Senior Health Department officials have admitted patients may not be able to register for an electronic health record on 1 July and doctors will not be able to upload clinical information before at least September, in the latest setback for the Government’s troubled personally controlled electronic health records (PCEHR) scheme. The admission to a Senate estimates committee has come amid Government efforts to talk down expectations that electronic health records will be available from 1 July, which was the original start-up date for the program.

17 Jun 2012

Senior Health Department officials have admitted patients may not be able to register for an electronic health record on 1 July and doctors will not be able to upload clinical information before at least September, in the latest setback for the Government’s troubled personally controlled electronic health records (PCEHR) scheme.

The admission to a Senate estimates committee has come amid Government efforts to talk down expectations that electronic health records will be available from 1 July, which was the original start-up date for the program.

Department secretary Jane Halton told Senate’s Community Affairs Legislation Committee on 30 May that “1 July is the beginning, not the end point. We do not expect everyone to be registered on that date, and we did not expect all the capability to be available on that date”.

Earlier, Health Minister Tanya Plibersek told the AMA National Conference that “we’ve always said the rollout of the national e-health system would be in gradual, carefully managed phases”.

But department officials have admitted that patients may not even be able to register to have an electronic record on 1 July.

Health Department Deputy Secretary Rosemary Huxtable said that in its initial stages the focus of the scheme would be on consumer registration.

Ms Huxtable told the Senate committee that from 1 July consumers would be able to register for an electronic health record by contacting a Medicare call centre or going in person to a Medicare office, though it might be some time before they can register online.

“There will be an online registration function, which we are pushing very hard to have available from 1 July, but it may come some weeks after that,” she said.

One of the problems appears to be establishing systems to ensure the security of electronic health records, including verifying the identity of users.

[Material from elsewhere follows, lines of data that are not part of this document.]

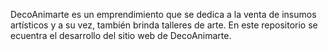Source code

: DecoAnimarte es un emprendimiento que se dedica a la venta de insumos artísticos y a su vez, también brinda talleres de arte.
En este repositorio se ecuentra el desarrollo del sitio web de DecoAnimarte.
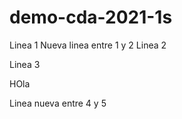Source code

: # demo-cda-2021-1s


Linea 1
Nueva linea entre 1 y 2 
Linea 2

Linea 3

HOla


Linea nueva entre 4 y 5
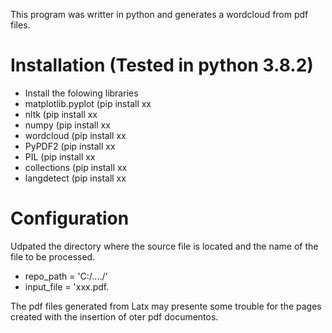 This program was writter in python and generates a wordcloud from pdf files.
# Installation (Tested in python 3.8.2)
* Install the folowing libraries
* matplotlib.pyplot (pip install xx
* nltk (pip install xx
* numpy (pip install xx
* wordcloud (pip install xx
* PyPDF2 (pip install xx
* PIL (pip install xx
* collections (pip install xx 
* langdetect (pip install xx

# Configuration
Udpated the directory where the source file is located and the name of the file to be processed.
* repo_path = 'C:/..../'
* input_file = 'xxx.pdf.

The pdf files generated from Latx may presente some trouble for the pages created with the insertion of oter pdf documentos.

The National E-Health Transition Authority (NEHTA) is pushing IBM, which won the contract to provide the National Authentication Service for Health, to complete its work in time for the promised 1 July roll-out of the scheme, according to a report in The Australian.  

IBM won a $23.6 million tender to build the authentication service in March last year, and there has been speculation the project is up to five months behind schedule.

But NEHTA official Andrew Howard said he had been assured by IBM that development was on track and the system, which will verify authorised users and support secure communications among medical providers, was moving into the “final assurances” stage, according to The Australian.

In addition to technical problems, the introduction of the personally controlled health records scheme – which is expected to have two million users signed up in its first two years - is also being dogged by administrative and legal issues.

Parliament is yet to pass legislation to set up the scheme and, with just two sitting weeks left before 1 July, the Government is rapidly running out of time to have the laws passed.

Ms Halton admitted to the Senate committee that the legislation was “the cornerstone of the rollout”.

But the departmental head said it was not “terminal” for the scheme if the legislation was not passed in time.

The Government is also trying to address concerns raised by the AMA regarding liability for incomplete or incorrect information in electronic records.

NEHTA official Chris Mitchell told the Senate committee said his organisation had been working closely with the AMA on guidelines for the appropriate use of electronic health records.

“Those guidelines are currently in draft form, and they are still being widely consulted on through the profession,” Dr Mitchell said.